What you return should match every record exactly, with the images removed.

--- Information given ---

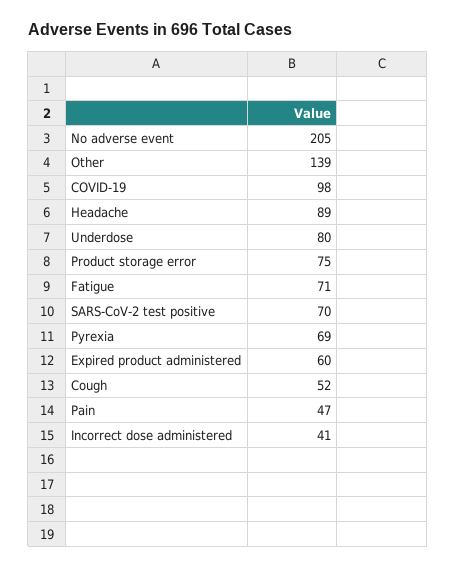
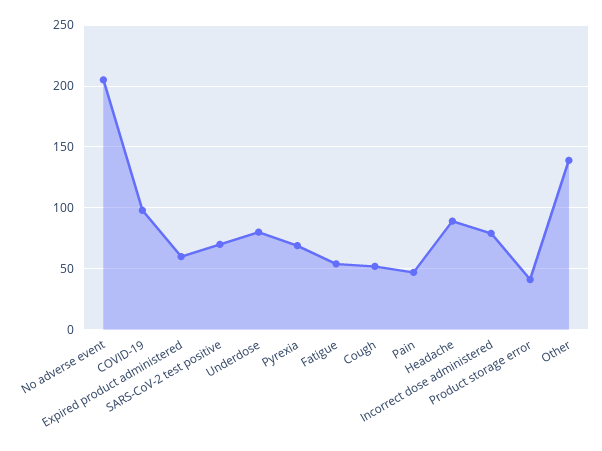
Product storage error: 75 -> 40
Fatigue: 71 -> 55
Incorrect dose administered: 41 -> 80

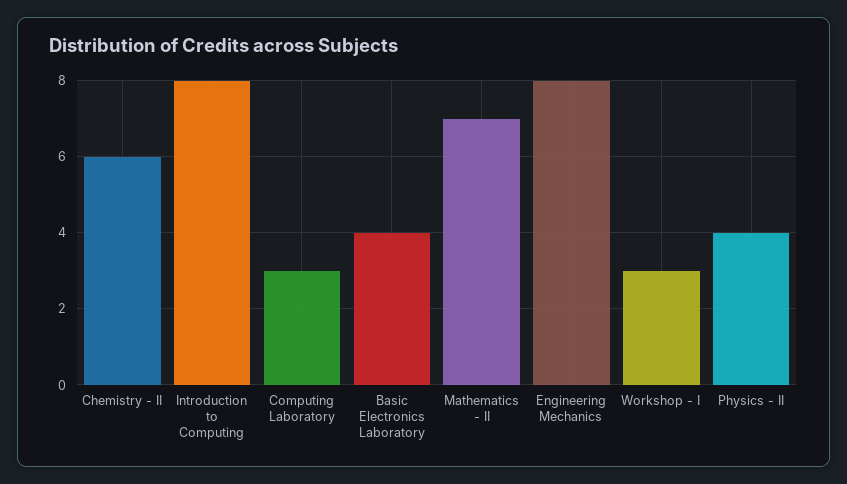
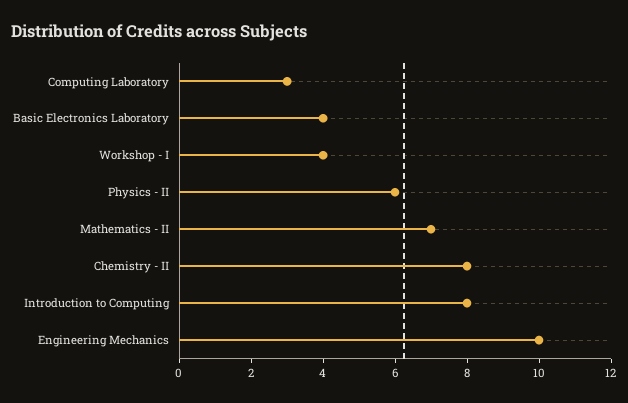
Chemistry - II: 6 -> 8
Engineering Mechanics: 8 -> 10
Workshop - I: 3 -> 4
Physics - II: 4 -> 6

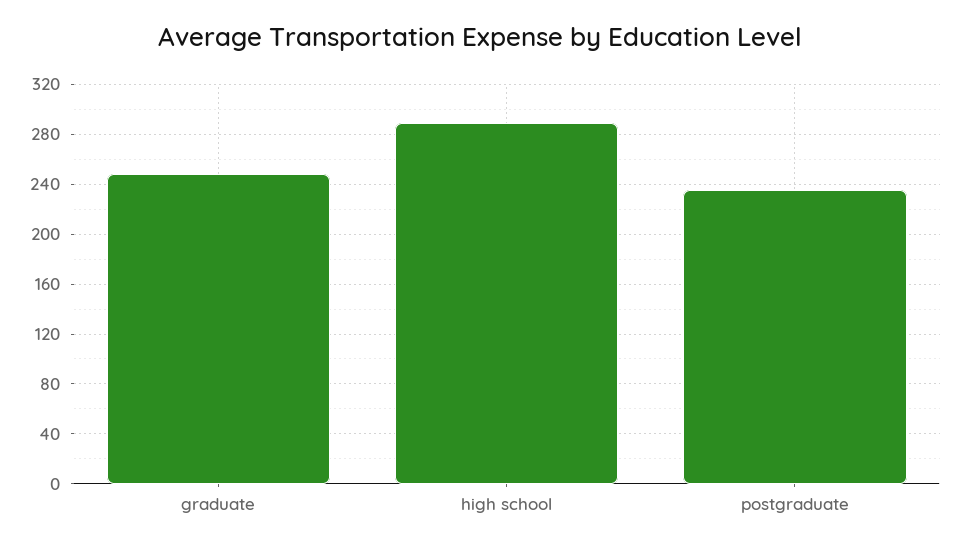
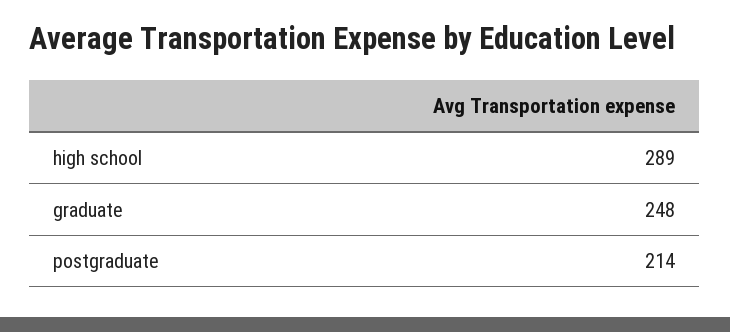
postgraduate: 235 -> 214

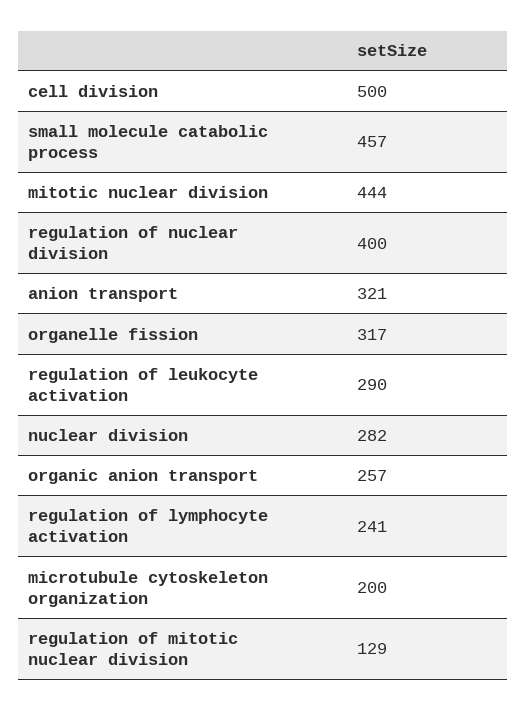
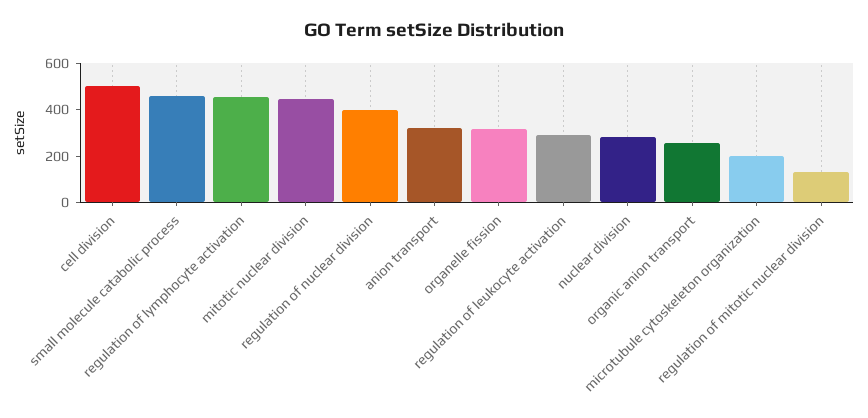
regulation of lymphocyte activation: 241 -> 450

---

Exercise output
Product storage error: 75 -> 40
Fatigue: 71 -> 55
Incorrect dose administered: 41 -> 80

Chemistry - II: 6 -> 8
Engineering Mechanics: 8 -> 10
Workshop - I: 3 -> 4
Physics - II: 4 -> 6

postgraduate: 235 -> 214

regulation of lymphocyte activation: 241 -> 450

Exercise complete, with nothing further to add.